En notre temps, où la possibilité de monter en Erets-Israël est une réalité, et où s’y trouvent déjà rassemblé un grand nombre de fidèles remplis de la foi d’Israël, pourquoi voit-on encore des Juifs isolés dans les coins les plus reculés du monde, qui vivent au milieu d’une foule de non-Juifs ? Mon avis est qu’en notre temps, c’est un grand et saint devoir de monter en Erets-Israël et de s’y ancrer au moyen de la Thora et des mitsvot : « C’est au sein de mon peuple que Je réside » [Rois II 4, 13]. J’ai pu constater, au vu d’un certain nombre d’expériences, combien il faut de dévouement et d’aide divine, en-dehors d’Israël, pour garder les préceptes de la Thora et éduquer nos fils et nos filles dans la voie de leurs pères. Alors qu’en Erets-Israël, malgré toutes les insuffisances, chacun peut servir Dieu selon son désir et selon sa coutume, et je suis persuadé que ceci n’est dû qu’au mérite d’Erets-Israël. Le mérite de la Thora d’Erets-Israël, des hommes justes et pieux qui s’y trouvent, des petits enfants dans la maison de leur maître, des fils et des filles d’Israël, montera vers l’Éternel, et protégera même les autres [3] avec l’aide de Dieu, pour qu’ils soient sauvés de : « Ils se mélangeront aux peuples et apprendront leurs coutumes » [Psaumes 106, 35]. À la vérité, cette aliya grandiose en Terre d’Israël ne peut venir que des harédim qui tremblent à la parole de l’Éternel, car la construction d’une forteresse de Thora en Terre de sainteté requiert une unité parfaite entre les Bné-Israël, et ceci ne peut en aucune manière être accompli par ceux qui rejettent le joug de la Thora et des mitsvot. Même s’ils établissent un certain lien avec le peuple d’Israël, le lien authentique ils ne l’on pas. Tous les succédanés et les trucages qu’ils inventent pour remplacer la religion passeront de mode, car ils n’ont rien de réel…

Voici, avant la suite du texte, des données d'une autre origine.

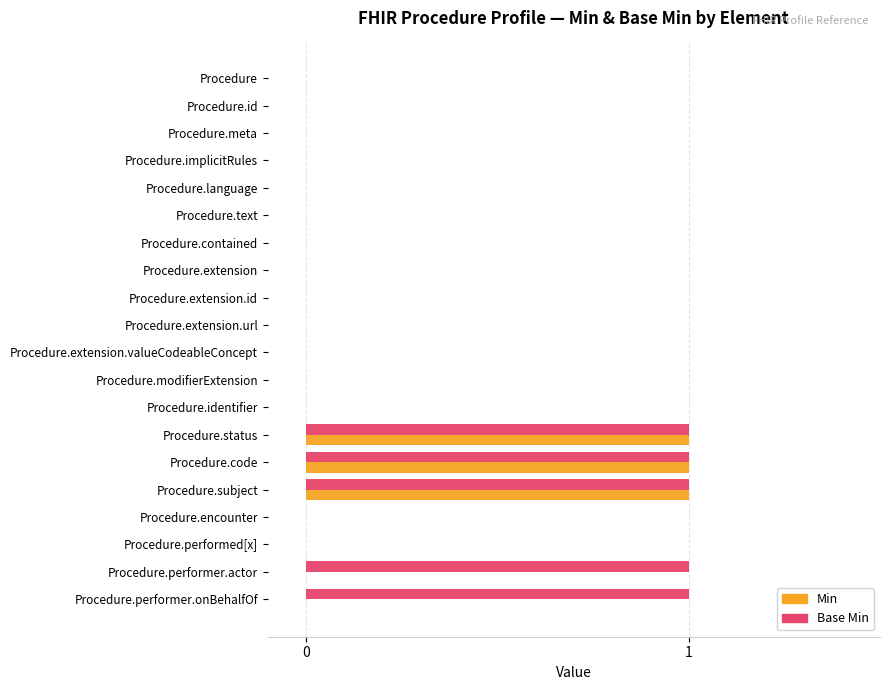

What is the sum of all Min values?

3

Avec l’aide de Celui dont les plans sont grandioses et les réalisations immenses, par le mérite de nos pères et de nos saints maîtres, et de tous ceux qui furent des hommes justes, pieux et droits, nous agirons et nous réussirons. Ainsi nous préparerons très activement la génération du Messie, et nous mériterons tous ensemble et rapidement la délivrance du monde, amen.

[Discours à la cérémonie de pose de la première pierre de ‘Kiryat Tsanz‘ à Netanya – 1958]


[1] Le Rav Halberstam établit le quartier de Kiryat Tsanz à Netanya en 1958.
[2] À l’époque moderne.
[3] Ceux qui ne sont ni justes ni pieux etc.